Mail at the Center around the holidays is fun. We get more mail than usual, especially this year because in addition to our annual year-end appeal we have launched our capital campaign as well. But it’s the holiday mail that is so exciting to open. Beautiful Christmas cards with wildlife pictures spill from envelopes. Former and current volunteers send letters updating us on their families’ activities in the past year. Many of our former volunteers have retired to warmer climates (if only I could follow!) and volunteer with other wildlife rehabilitation facilities so it’s interesting to hear their stories. We even get picture cards of families - and their pets! I’ve been here awhile so I remember many of these people and it’s always great to find out what they are up to now. It brings back memories from the past – remember that rescue when…, that bird that got loose on you in the clinic and then…, the phone call when the people said they had a kangaroo in the yard (it wasn’t a kangaroo, it was a wallaby). The stories when you mix people and animals are always interesting and often take some odd turns. The memories are wonderful to recall.

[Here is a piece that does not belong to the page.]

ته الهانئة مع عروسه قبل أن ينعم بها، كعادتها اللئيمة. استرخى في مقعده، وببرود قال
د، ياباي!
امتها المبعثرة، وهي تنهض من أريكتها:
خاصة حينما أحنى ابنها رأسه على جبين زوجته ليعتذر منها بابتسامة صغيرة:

Some cards come with donations that are holiday gifts to family and friends. Some are memorials. Since 2003 we have gotten a memorial in December for Courtney, daughter and sister. I don’t know Courtney’s story, but each year I think of her and her family. One of our volunteers started her volunteer work here as a memorial to her daughter who had been an intern with WINC and passed away around the holidays several years ago. She says volunteering here makes her feel closer to her daughter. For several years in December we’ve received a donation from a kind woman who asks that we send our newsletter to her nephew who is incarcerated. I remember her initial letter. She didn’t make excuses for him but lamented his poor choices that led to his situation. She said he was someone who always has loved animals and now he can’t be around them and so she thought our newsletter would be of interest to him. As someone who has always had pets and works with wild animals to help them be free and wild again, I can’t imagine not being around animals and not being free myself. I wish her nephew rehabilitation and freedom in the future. These sad notes make me grateful for my life and the people in it. This is a good time of year to contemplate the many gifts we all have in our lives.
We get Christmas cards and notes from our members and from people who have brought us wildlife thanking us for caring for the animals. It’s what we do every day and so most of the time I don’t think of wildlife rehabilitation as something out of the ordinary. Doesn’t everyone drop bill paying to go rescue a Great Horned owl lying in the road? Don’t all of you discuss juvenile raccoon fecal results while eating lunch? Answering phones while wearing Slither the Educational Fox Snake isn’t out of the ordinary to me. Driving to the vet’s office with a screech owl, a painted turtle, a mallard and a red-tailed hawk isn’t the beginning of a joke but just ordinary car-pooling, isn’t it? Listening to the rustle within boxes as our UPS guy brings this weeks delivery of 80,000 live mini mealworms, 40,000 live medium mealworms and 2,000 live wax worms just reminds me that I need to order more frozen mice and chicks too. Visiting the restroom and sharing space with the Canada goose in the tub happens at your house too, right? But I really appreciate the kind words and thanks of people for the work we do. Staff and volunteers make a difference to animals every day here and it is a special privilege to do so. Sometimes I just have to stop and enjoy the sight of our wild patients or Dakota the educational great horn owl hooting hello as I go from the office to the clinic and be thankful. WINC is a special place filled with wonderful caring people and amazing animals. It is a gift to be here every day of the year.